As horrific incidents of violence perpetrated by trans-identified individuals followed, most recently the murder of children praying in a Minneapolis church, I began to wonder about the possible effects of this pop culture proliferation.

Transgender activists have mounted so-called “days of rage” to demonstrate against what they claim to be an anti-trans genocide taking place. Journalists such as Andy Ngo have reported on the violent transgender terror cult known as “Ziz,” as well as the preponderance of transgender members of violent Antifa cells. The embrace of the Hamas terror regime by large parts of the American left is often accompanied by violence involving transgender rioters for whom the Palestinian kaffiyeh has become as much their uniform as the Covid mask.

Now there are reports that a message related to the online “furry” subculture, a disturbing and memetic sexual ideology adjacent to transgenderism, was found on ammunition in the rifle used to murder Charlie Kirk. Kirk’s assassination also comes on the heels of multiple tragic shootings by transgender individuals.

People watching these developments are now more willing to point out that, by encouraging the fantasy that people can change sex, transgender ideology naturally attracts mentally unstable individuals who are more likely to commit acts of violence.

But what if the fantasies being sold to confused and young readers are themselves explicitly violent, like those of Manhunt and Hell Followed With Us, fantasies of rage and alienation, apocalypse and violent revenge? What if the imaginative worlds occupied by increasing numbers of readers are meant to effect not what J. R. R. Tolkien, in discussing fantasy, called the “regaining of a clear view,” but the inculcation of resentment, messianic superiority, and hatred of the healthy and normal?

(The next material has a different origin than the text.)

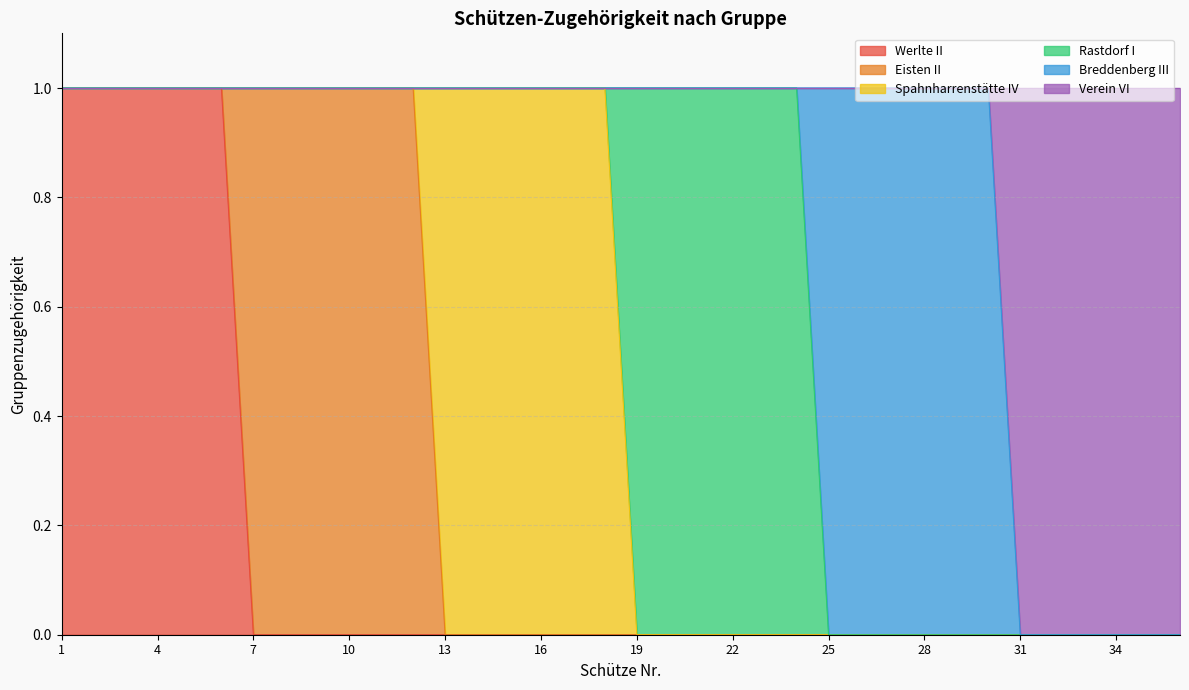

True or false: Verein VI and Spahnharrenstätte IV intersect in this chart.

False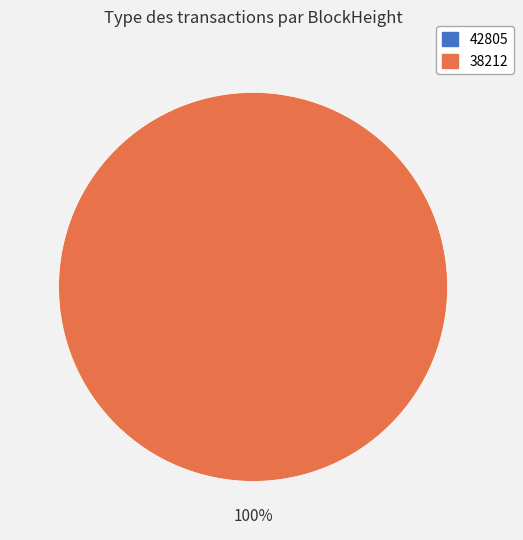

Count the number of slices in the pie.

2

Of course, writers entertain all kinds of extreme and transgressive notions in fiction without intending them to be put into real-life practice. The influence of culture on behavior is omnipresent, but not always direct. Sci-fi and fantasy have long portrayed outsiders and heroes who act on violent impulses, while at least some of the recent glut of queer and trans fiction follows on the earlier mainstreaming of—quite heterosexual—supernatural romance (Twilight), kink (Fifty Shades), and sexual violence in fantasy (Game of Thrones).

But the extreme militancy and mutilation connected with transgender ideology is of a different order. None of the just-named bestsellers is connected with a movement that enacts its fantasies surgically and chemically on the bodies of young people.

What is most disturbing, then, is not the seething hatred, fashionable alienation, or end-of-the-world fantasies of one or another author, but the accompanying celebration and amplification in media and publishing: rhapsodies in The New York Times, starred recommendations by library journals, and contracts with major publishing houses—and film production companies.

Why are they celebrating this insanity? Perhaps it is a version of what Tom Wolfe described half a century ago as “Radical Chic,” the guilty western liberal’s decadent infatuation with revolutionary savagery. But this latest version is even more depraved.

Transgenderism is a rejection not only of Western civilization but of nature, biology, and physical integrity. Its raging campaign of surgical and chemical mutilation, targeting young people, is a nihilistic deathwish—currently widely celebrated by media and publishing as art and fun.